● **Excerpted records**:
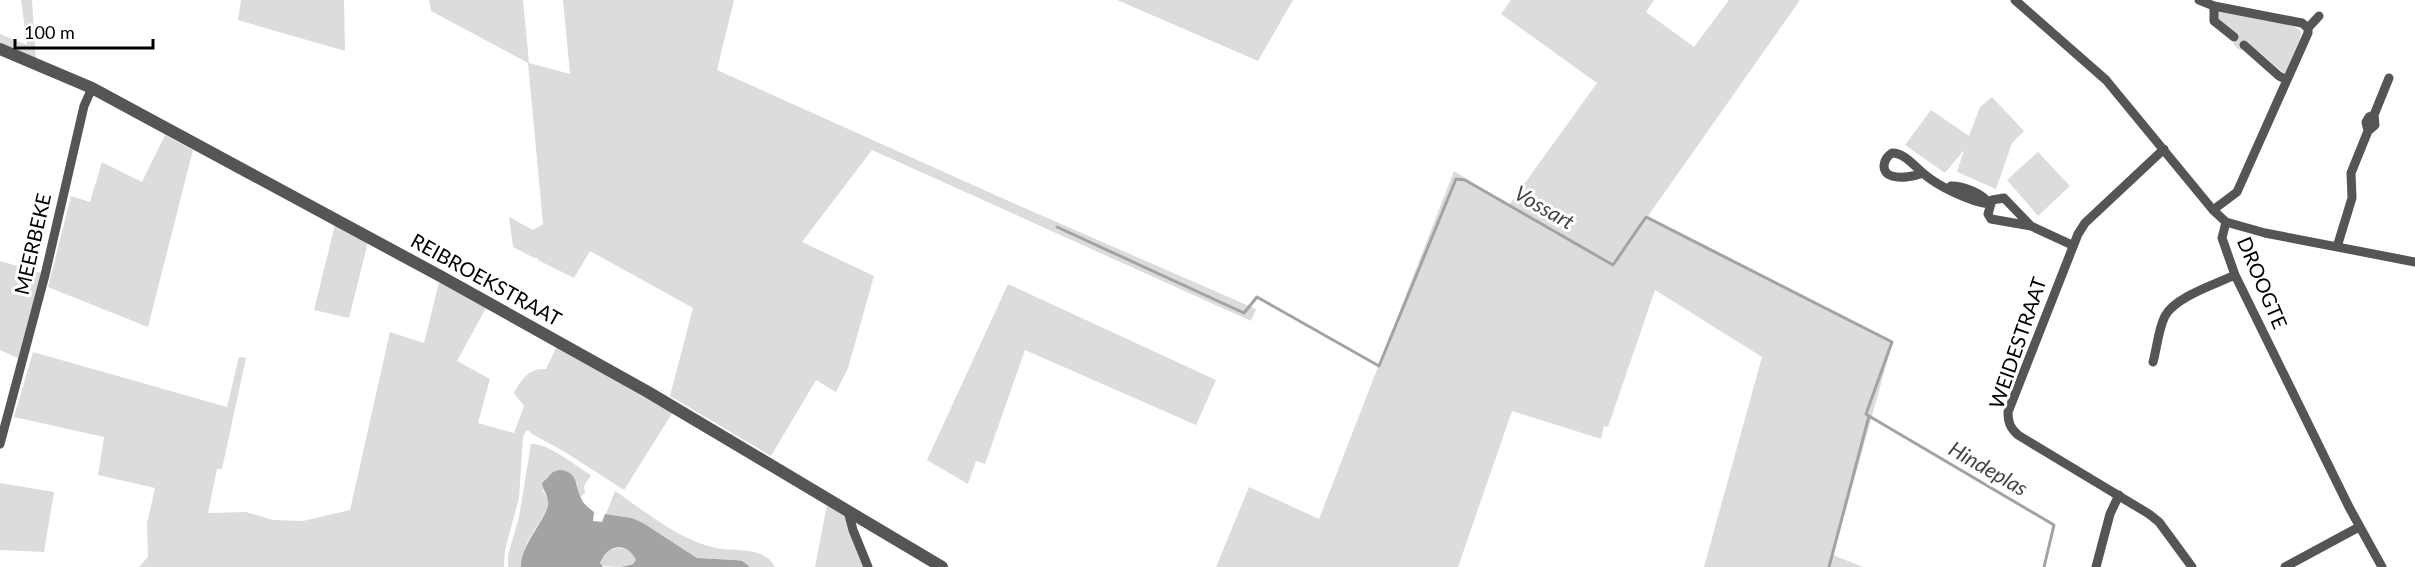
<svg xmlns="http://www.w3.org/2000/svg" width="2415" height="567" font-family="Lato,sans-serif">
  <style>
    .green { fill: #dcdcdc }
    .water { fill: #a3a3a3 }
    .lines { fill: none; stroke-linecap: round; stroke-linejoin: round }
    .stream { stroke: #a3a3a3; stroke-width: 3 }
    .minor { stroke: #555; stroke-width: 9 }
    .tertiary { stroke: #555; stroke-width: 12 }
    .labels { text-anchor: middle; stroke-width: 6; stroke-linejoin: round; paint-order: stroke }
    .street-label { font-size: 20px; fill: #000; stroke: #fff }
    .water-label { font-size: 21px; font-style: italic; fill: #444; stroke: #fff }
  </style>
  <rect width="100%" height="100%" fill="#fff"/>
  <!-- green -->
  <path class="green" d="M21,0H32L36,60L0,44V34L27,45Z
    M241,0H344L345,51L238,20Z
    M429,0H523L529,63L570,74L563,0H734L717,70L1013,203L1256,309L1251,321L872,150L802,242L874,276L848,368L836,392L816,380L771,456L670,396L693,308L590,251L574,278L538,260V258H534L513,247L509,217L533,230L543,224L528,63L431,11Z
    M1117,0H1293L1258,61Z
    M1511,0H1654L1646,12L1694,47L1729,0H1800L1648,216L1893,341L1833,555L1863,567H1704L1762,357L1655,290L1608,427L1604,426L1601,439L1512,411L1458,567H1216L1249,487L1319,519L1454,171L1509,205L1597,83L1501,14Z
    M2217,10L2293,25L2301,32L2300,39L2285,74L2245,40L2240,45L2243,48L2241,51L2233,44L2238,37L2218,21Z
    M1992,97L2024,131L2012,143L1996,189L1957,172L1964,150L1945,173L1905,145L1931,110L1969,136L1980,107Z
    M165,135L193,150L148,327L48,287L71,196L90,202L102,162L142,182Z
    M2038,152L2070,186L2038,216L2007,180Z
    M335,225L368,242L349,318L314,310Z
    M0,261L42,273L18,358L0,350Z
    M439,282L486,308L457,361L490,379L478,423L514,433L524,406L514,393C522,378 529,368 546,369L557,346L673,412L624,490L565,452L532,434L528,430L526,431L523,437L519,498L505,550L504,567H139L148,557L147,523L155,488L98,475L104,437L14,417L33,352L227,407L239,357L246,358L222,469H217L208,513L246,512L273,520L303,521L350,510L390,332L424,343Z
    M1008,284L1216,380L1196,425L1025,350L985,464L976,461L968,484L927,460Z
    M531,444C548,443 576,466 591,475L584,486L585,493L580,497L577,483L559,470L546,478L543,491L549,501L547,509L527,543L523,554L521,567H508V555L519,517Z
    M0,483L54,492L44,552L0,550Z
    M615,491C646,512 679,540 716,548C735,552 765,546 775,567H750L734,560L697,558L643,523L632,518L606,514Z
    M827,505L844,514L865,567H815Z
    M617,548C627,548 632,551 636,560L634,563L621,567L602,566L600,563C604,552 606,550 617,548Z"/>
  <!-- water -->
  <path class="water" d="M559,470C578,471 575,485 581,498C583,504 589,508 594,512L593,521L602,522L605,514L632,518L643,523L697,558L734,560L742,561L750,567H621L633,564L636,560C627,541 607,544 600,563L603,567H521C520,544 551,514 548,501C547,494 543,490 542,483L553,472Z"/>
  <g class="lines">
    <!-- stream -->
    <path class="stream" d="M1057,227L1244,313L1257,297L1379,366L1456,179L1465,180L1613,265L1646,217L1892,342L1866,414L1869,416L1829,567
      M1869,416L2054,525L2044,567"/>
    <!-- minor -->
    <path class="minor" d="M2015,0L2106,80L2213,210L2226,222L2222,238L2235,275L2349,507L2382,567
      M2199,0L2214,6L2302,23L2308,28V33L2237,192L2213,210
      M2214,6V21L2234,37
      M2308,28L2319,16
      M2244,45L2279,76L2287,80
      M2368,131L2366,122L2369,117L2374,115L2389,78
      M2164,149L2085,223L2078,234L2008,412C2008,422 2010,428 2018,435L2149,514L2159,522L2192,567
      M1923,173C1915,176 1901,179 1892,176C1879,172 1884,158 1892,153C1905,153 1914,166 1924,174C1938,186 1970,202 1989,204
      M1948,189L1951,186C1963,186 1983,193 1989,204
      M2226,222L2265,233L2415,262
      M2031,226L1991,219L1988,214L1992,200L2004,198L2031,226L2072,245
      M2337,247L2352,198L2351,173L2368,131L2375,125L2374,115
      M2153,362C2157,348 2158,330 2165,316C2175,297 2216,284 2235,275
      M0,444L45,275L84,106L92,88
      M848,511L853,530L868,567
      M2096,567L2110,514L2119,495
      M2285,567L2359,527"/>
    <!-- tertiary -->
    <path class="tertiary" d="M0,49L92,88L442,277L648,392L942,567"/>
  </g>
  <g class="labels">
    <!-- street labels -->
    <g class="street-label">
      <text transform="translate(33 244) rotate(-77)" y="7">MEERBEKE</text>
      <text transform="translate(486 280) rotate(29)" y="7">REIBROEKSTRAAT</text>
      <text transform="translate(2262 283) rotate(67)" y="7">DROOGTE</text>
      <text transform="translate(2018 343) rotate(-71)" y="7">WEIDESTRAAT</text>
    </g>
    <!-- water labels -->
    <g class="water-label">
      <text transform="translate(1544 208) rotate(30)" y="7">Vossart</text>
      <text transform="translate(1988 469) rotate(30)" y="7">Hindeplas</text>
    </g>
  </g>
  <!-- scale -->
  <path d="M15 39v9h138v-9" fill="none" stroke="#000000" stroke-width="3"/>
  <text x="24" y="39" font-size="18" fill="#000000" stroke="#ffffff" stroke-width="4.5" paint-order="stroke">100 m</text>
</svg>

● **Instructions for the task**:
Scan the material above for "lines". Copy every line where it appears.

● **Your solution**:
    .lines { fill: none; stroke-linecap: round; stroke-linejoin: round }
  <g class="lines">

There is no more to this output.